• Your assignment: This exercise calls for copying every line below that holds the word "doctor".
Start of Data to examine
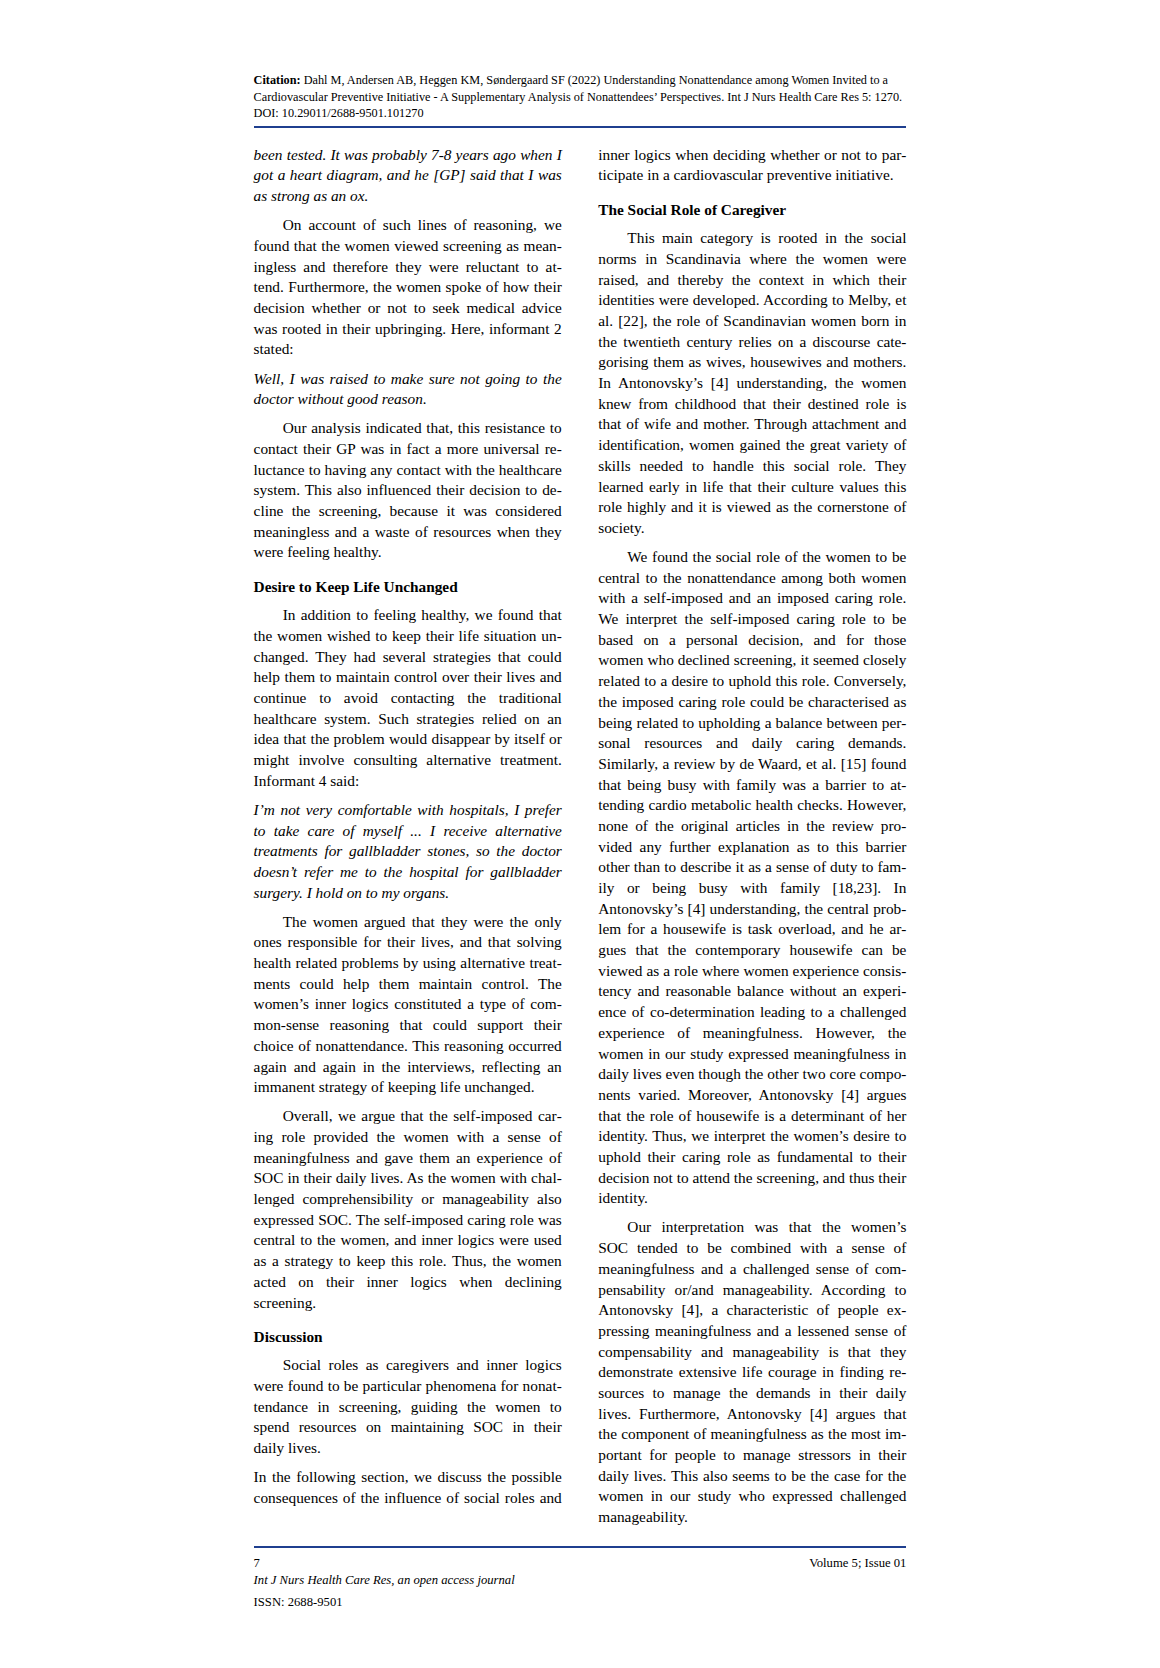Citation: Dahl M, Andersen AB, Heggen KM, Søndergaard SF (2022) Understanding Nonattendance among Women Invited to a Cardiovascular Preventive Initiative - A Supplementary Analysis of Nonattendees’ Perspectives. Int J Nurs Health Care Res 5: 1270. DOI: 10.29011/2688-9501.101270
been tested. It was probably 7-8 years ago when I got a heart diagram, and he [GP] said that I was as strong as an ox.
On account of such lines of reasoning, we found that the women viewed screening as meaningless and therefore they were reluctant to attend. Furthermore, the women spoke of how their decision whether or not to seek medical advice was rooted in their upbringing. Here, informant 2 stated:
Well, I was raised to make sure not going to the doctor without good reason.
Our analysis indicated that, this resistance to contact their GP was in fact a more universal reluctance to having any contact with the healthcare system. This also influenced their decision to decline the screening, because it was considered meaningless and a waste of resources when they were feeling healthy.
Desire to Keep Life Unchanged
In addition to feeling healthy, we found that the women wished to keep their life situation unchanged. They had several strategies that could help them to maintain control over their lives and continue to avoid contacting the traditional healthcare system. Such strategies relied on an idea that the problem would disappear by itself or might involve consulting alternative treatment. Informant 4 said:
I’m not very comfortable with hospitals, I prefer to take care of myself ... I receive alternative treatments for gallbladder stones, so the doctor doesn’t refer me to the hospital for gallbladder surgery. I hold on to my organs.
The women argued that they were the only ones responsible for their lives, and that solving health related problems by using alternative treatments could help them maintain control. The women’s inner logics constituted a type of common-sense reasoning that could support their choice of nonattendance. This reasoning occurred again and again in the interviews, reflecting an immanent strategy of keeping life unchanged.
Overall, we argue that the self-imposed caring role provided the women with a sense of meaningfulness and gave them an experience of SOC in their daily lives. As the women with challenged comprehensibility or manageability also expressed SOC. The self-imposed caring role was central to the women, and inner logics were used as a strategy to keep this role. Thus, the women acted on their inner logics when declining screening.
Discussion
Social roles as caregivers and inner logics were found to be particular phenomena for nonattendance in screening, guiding the women to spend resources on maintaining SOC in their daily lives.
In the following section, we discuss the possible consequences of the influence of social roles and inner logics when deciding whether or not to participate in a cardiovascular preventive initiative.
The Social Role of Caregiver
This main category is rooted in the social norms in Scandinavia where the women were raised, and thereby the context in which their identities were developed. According to Melby, et al. [22], the role of Scandinavian women born in the twentieth century relies on a discourse categorising them as wives, housewives and mothers. In Antonovsky’s [4] understanding, the women knew from childhood that their destined role is that of wife and mother. Through attachment and identification, women gained the great variety of skills needed to handle this social role. They learned early in life that their culture values this role highly and it is viewed as the cornerstone of society.
We found the social role of the women to be central to the nonattendance among both women with a self-imposed and an imposed caring role. We interpret the self-imposed caring role to be based on a personal decision, and for those women who declined screening, it seemed closely related to a desire to uphold this role. Conversely, the imposed caring role could be characterised as being related to upholding a balance between personal resources and daily caring demands. Similarly, a review by de Waard, et al. [15] found that being busy with family was a barrier to attending cardio metabolic health checks. However, none of the original articles in the review provided any further explanation as to this barrier other than to describe it as a sense of duty to family or being busy with family [18,23]. In Antonovsky’s [4] understanding, the central problem for a housewife is task overload, and he argues that the contemporary housewife can be viewed as a role where women experience consistency and reasonable balance without an experience of co-determination leading to a challenged experience of meaningfulness. However, the women in our study expressed meaningfulness in daily lives even though the other two core components varied. Moreover, Antonovsky [4] argues that the role of housewife is a determinant of her identity. Thus, we interpret the women’s desire to uphold their caring role as fundamental to their decision not to attend the screening, and thus their identity.
Our interpretation was that the women’s SOC tended to be combined with a sense of meaningfulness and a challenged sense of compensability or/and manageability. According to Antonovsky [4], a characteristic of people expressing meaningfulness and a lessened sense of compensability and manageability is that they demonstrate extensive life courage in finding resources to manage the demands in their daily lives. Furthermore, Antonovsky [4] argues that the component of meaningfulness as the most important for people to manage stressors in their daily lives. This also seems to be the case for the women in our study who expressed challenged manageability.
7
Int J Nurs Health Care Res, an open access journal
ISSN: 2688-9501
Volume 5; Issue 01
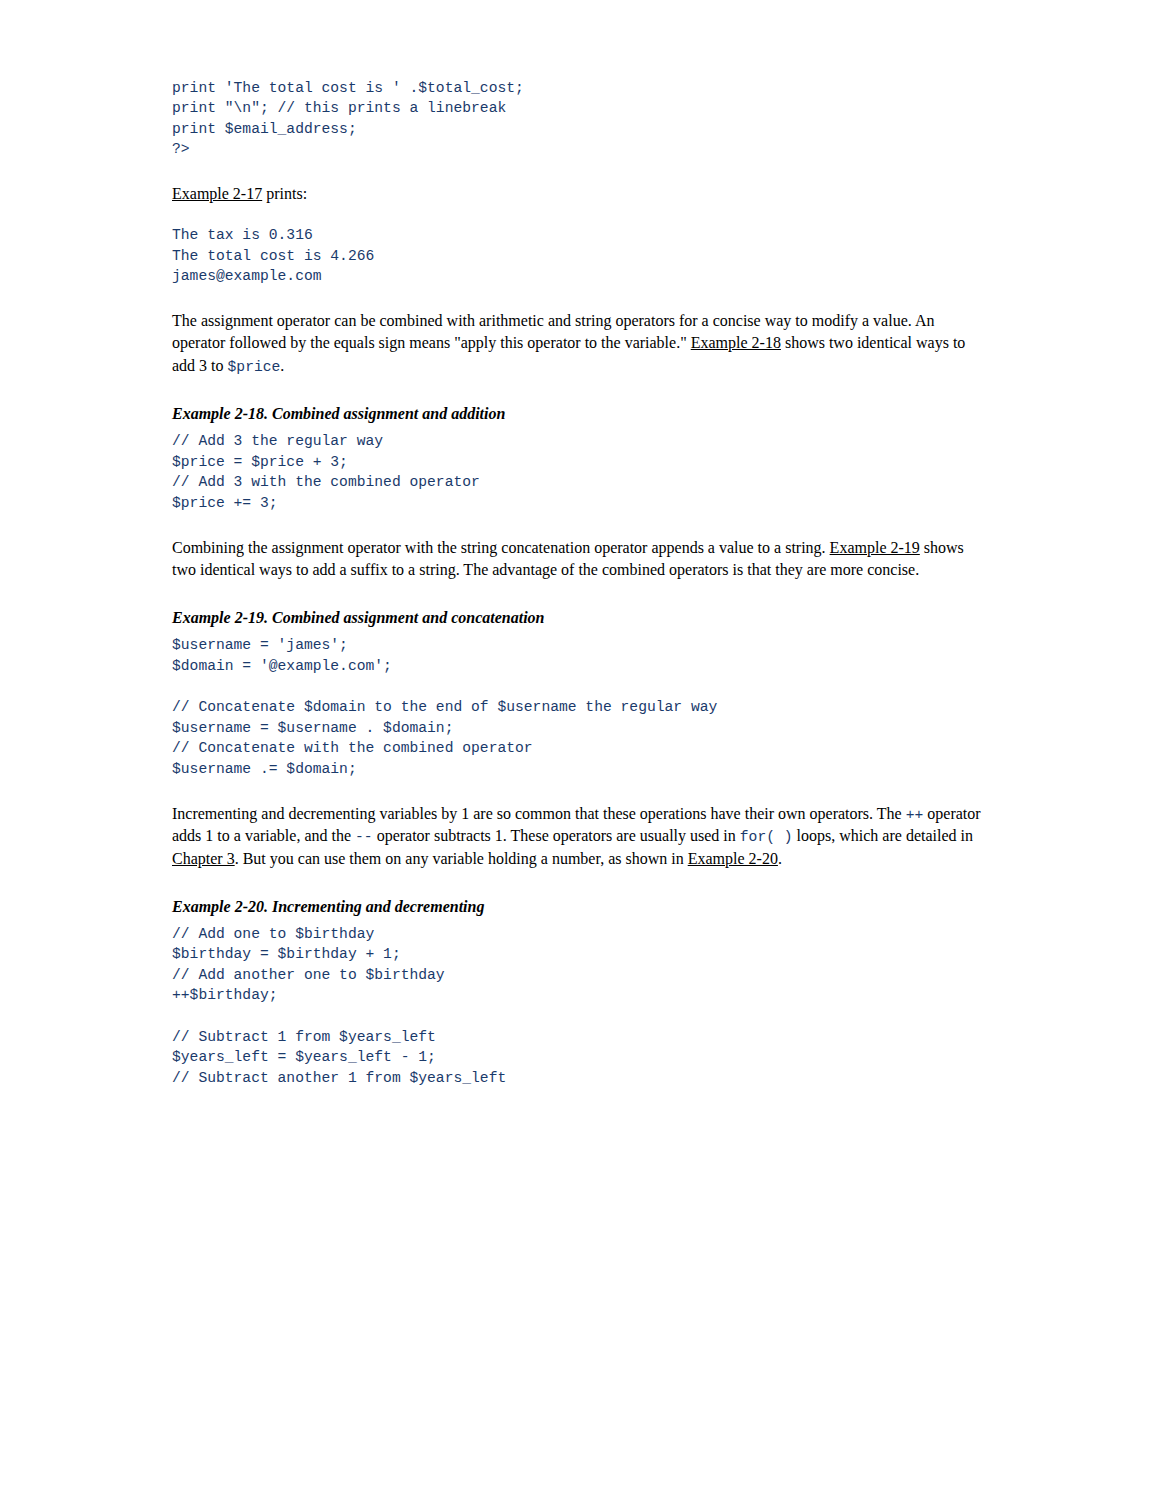print 'The total cost is ' .$total_cost;
print "\n"; // this prints a linebreak
print $email_address;
?>
Example 2-17 prints:
The tax is 0.316
The total cost is 4.266
james@example.com
The assignment operator can be combined with arithmetic and string operators for a concise way to modify a value. An operator followed by the equals sign means "apply this operator to the variable." Example 2-18 shows two identical ways to add 3 to $price.
Example 2-18. Combined assignment and addition
// Add 3 the regular way
$price = $price + 3;
// Add 3 with the combined operator
$price += 3;
Combining the assignment operator with the string concatenation operator appends a value to a string. Example 2-19 shows two identical ways to add a suffix to a string. The advantage of the combined operators is that they are more concise.
Example 2-19. Combined assignment and concatenation
$username = 'james';
$domain = '@example.com';

// Concatenate $domain to the end of $username the regular way
$username = $username . $domain;
// Concatenate with the combined operator
$username .= $domain;
Incrementing and decrementing variables by 1 are so common that these operations have their own operators. The ++ operator adds 1 to a variable, and the -- operator subtracts 1. These operators are usually used in for( ) loops, which are detailed in Chapter 3. But you can use them on any variable holding a number, as shown in Example 2-20.
Example 2-20. Incrementing and decrementing
// Add one to $birthday
$birthday = $birthday + 1;
// Add another one to $birthday
++$birthday;

// Subtract 1 from $years_left
$years_left = $years_left - 1;
// Subtract another 1 from $years_left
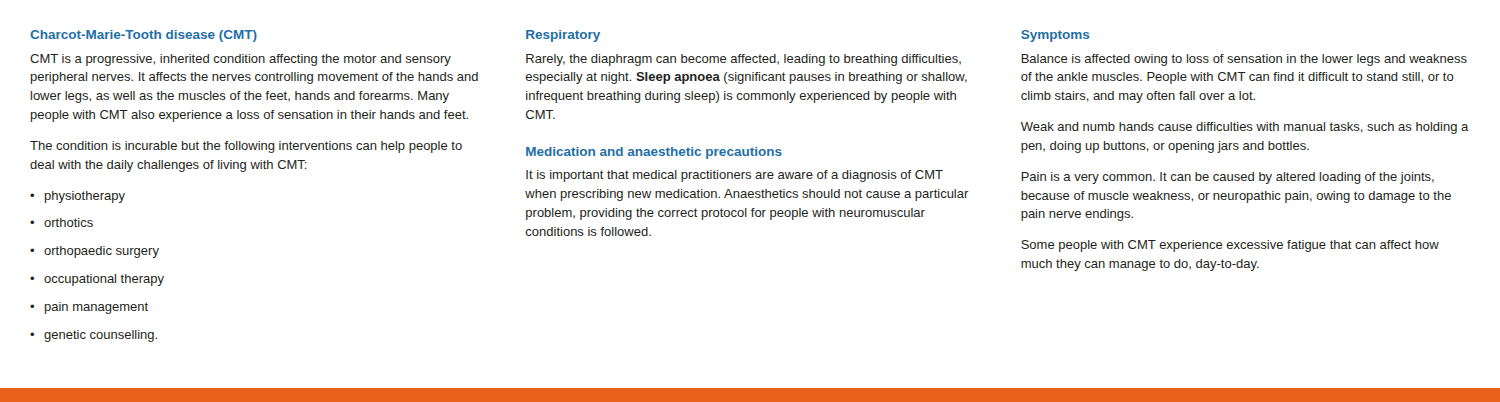Charcot-Marie-Tooth disease (CMT)
CMT is a progressive, inherited condition affecting the motor and sensory peripheral nerves. It affects the nerves controlling movement of the hands and lower legs, as well as the muscles of the feet, hands and forearms. Many people with CMT also experience a loss of sensation in their hands and feet.
The condition is incurable but the following interventions can help people to deal with the daily challenges of living with CMT:
physiotherapy
orthotics
orthopaedic surgery
occupational therapy
pain management
genetic counselling.
Respiratory
Rarely, the diaphragm can become affected, leading to breathing difficulties, especially at night. Sleep apnoea (significant pauses in breathing or shallow, infrequent breathing during sleep) is commonly experienced by people with CMT.
Medication and anaesthetic precautions
It is important that medical practitioners are aware of a diagnosis of CMT when prescribing new medication. Anaesthetics should not cause a particular problem, providing the correct protocol for people with neuromuscular conditions is followed.
Symptoms
Balance is affected owing to loss of sensation in the lower legs and weakness of the ankle muscles. People with CMT can find it difficult to stand still, or to climb stairs, and may often fall over a lot.
Weak and numb hands cause difficulties with manual tasks, such as holding a pen, doing up buttons, or opening jars and bottles.
Pain is a very common. It can be caused by altered loading of the joints, because of muscle weakness, or neuropathic pain, owing to damage to the pain nerve endings.
Some people with CMT experience excessive fatigue that can affect how much they can manage to do, day-to-day.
End of Data to examine
• Completed task:
Well, I was raised to make sure not going to the doctor without good reason.
I’m not very comfortable with hospitals, I prefer to take care of myself ... I receive alternative treatments for gallbladder stones, so the doctor doesn’t refer me to the hospital for gallbladder surgery. I hold on to my organs.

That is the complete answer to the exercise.